Bison sizes linked to climate change: Study

A new study, conducted by researchers from the Kansas State University has linked the effects of climate change to yet another animal species - the bison.

According to the study, bison sizes are getting smaller as a result of the climate change, particularly the rise in temperatures.

"Bison are one of our most important conservation animals and hold a unique role in grasslands in North America," research assistant professor at the Division of Biology, Kansas State University, Joseph Craine said.

"In addition to their cultural and ecological significance, they're economically important both from a livestock perspective and from a tourism perspective. There are about half a million bison in the world."

For this study, 22 bison herds throughout the US were evaluated for their weight, age and sex, by the university's Konza Prairie Biological Station and other non-profit commercial entities.

Evaluating the data, Craine speculated that the bison sizes may turn considerably smaller in the next 50 years, and they may also weigh less.
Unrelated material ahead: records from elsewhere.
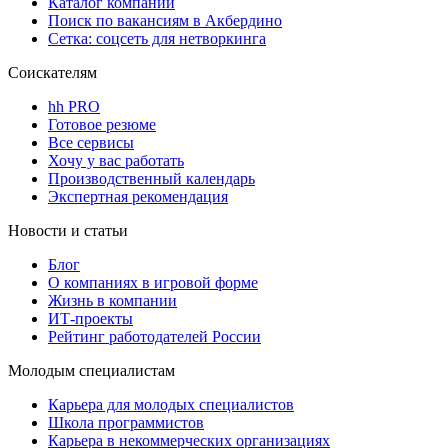
Каталог компаний
Поиск по вакансиям в Акбердино
Сетка: соцсеть для нетворкинга
Соискателям
hh PRO
Готовое резюме
Все сервисы
Хочу у вас работать
Производственный календарь
Экспертная рекомендация
Новости и статьи
Блог
О компаниях в игровой форме
Жизнь в компании
ИТ-проекты
Рейтинг работодателей России
Молодым специалистам
Карьера для молодых специалистов
Школа программистов
Карьера в некоммерческих организациях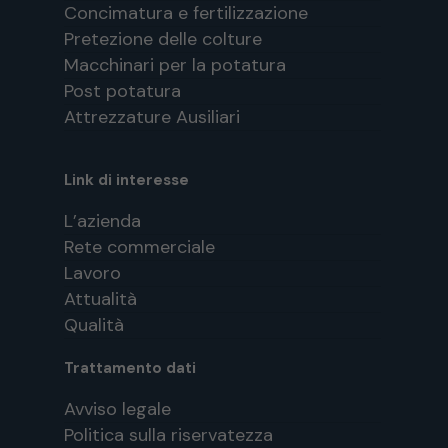
Concimatura e fertilizzazione
Pretezione delle colture
Macchinari per la potatura
Post potatura
Attrezzature Ausiliari
Link di interesse
L’azienda
Rete commerciale
Lavoro
Attualità
Qualità
Trattamento dati
Avviso legale
Politica sulla riservatezza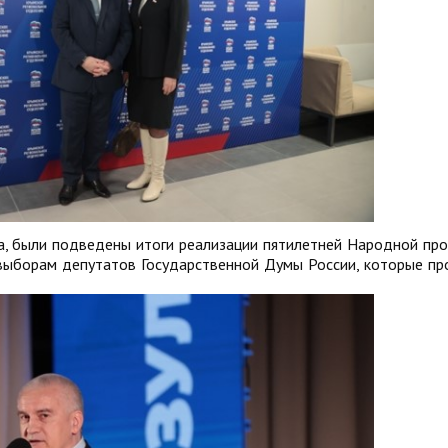
а, были подведены итоги реализации пятилетней Народной пр
выборам депутатов Государственной Думы России, которые пр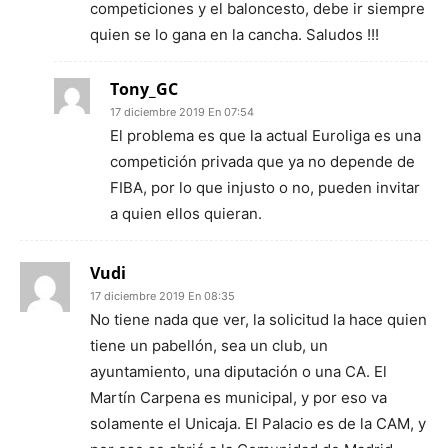
competiciones y el baloncesto, debe ir siempre
quien se lo gana en la cancha. Saludos !!!
Tony_GC
17 diciembre 2019 En 07:54
El problema es que la actual Euroliga es una
competición privada que ya no depende de
FIBA, por lo que injusto o no, pueden invitar
a quien ellos quieran.
Vudi
17 diciembre 2019 En 08:35
No tiene nada que ver, la solicitud la hace quien
tiene un pabellón, sea un club, un
ayuntamiento, una diputación o una CA. El
Martín Carpena es municipal, y por eso va
solamente el Unicaja. El Palacio es de la CAM, y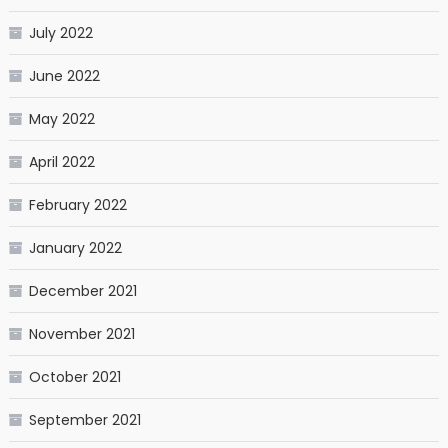
July 2022
June 2022
May 2022
April 2022
February 2022
January 2022
December 2021
November 2021
October 2021
September 2021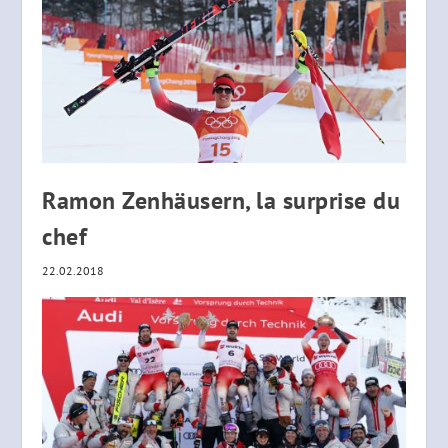
Ramon Zenhäusern, la surprise du
chef
22.02.2018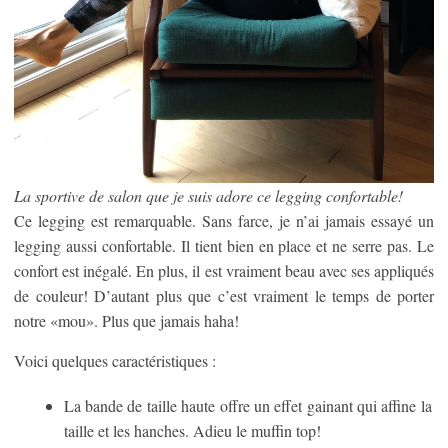
La sportive de salon que je suis adore ce legging confortable!
Ce legging est remarquable. Sans farce, je n’ai jamais essayé un
legging aussi confortable. Il tient bien en place et ne serre pas. Le
confort est inégalé. En plus, il est vraiment beau avec ses appliqués
de couleur! D’autant plus que c’est vraiment le temps de porter
notre «mou». Plus que jamais haha!
Voici quelques caractéristiques :
La bande de taille haute offre un effet gainant qui affine la
taille et les hanches. Adieu le muffin top!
This may be due to the climate change, which affects the quality of grasses these bisons live on, causing them to grow more slowly, and thus causing a decrease in the size of these bisons.

"We know that temperatures are going to go up," Craine said. "We also know that warmer grasslands have grasses with less protein, and we now know that warmer grasslands have smaller grazers. It all lines up to suggest that climate change will cause grasses to have less protein and cause grazers to gain less weight in the future."

Comparing the bison in cooler and warmer climates, Craine found that an average 7 year old male bison had different weights in both the climates; the bison in cooler climate weighed around 1,900 pounds, whereas another, in a warmer climate, weighed just 1,300 pounds.

"That's a pretty extreme difference and beyond the worst-case scenario. But it is a clear indicator that long-term warming will affect bison and is something that will happen across the U.S. over the next 50-75 year," Craine added, emphasizing on the seriousness of the situation.

This reduce could also cause a rough estimate of $1 billion loss in income for cattle owners, according to Craine, leaving out the additional costs of protein supplements that the bison may require to develop well.

This is not the first time that the ill-effects of climate change on animal life has been brought to light; many other studies also confirm how fluctuating temperatures have caused irreversible damage to the life on earth.

This study is now published in the journal PLOS ONE.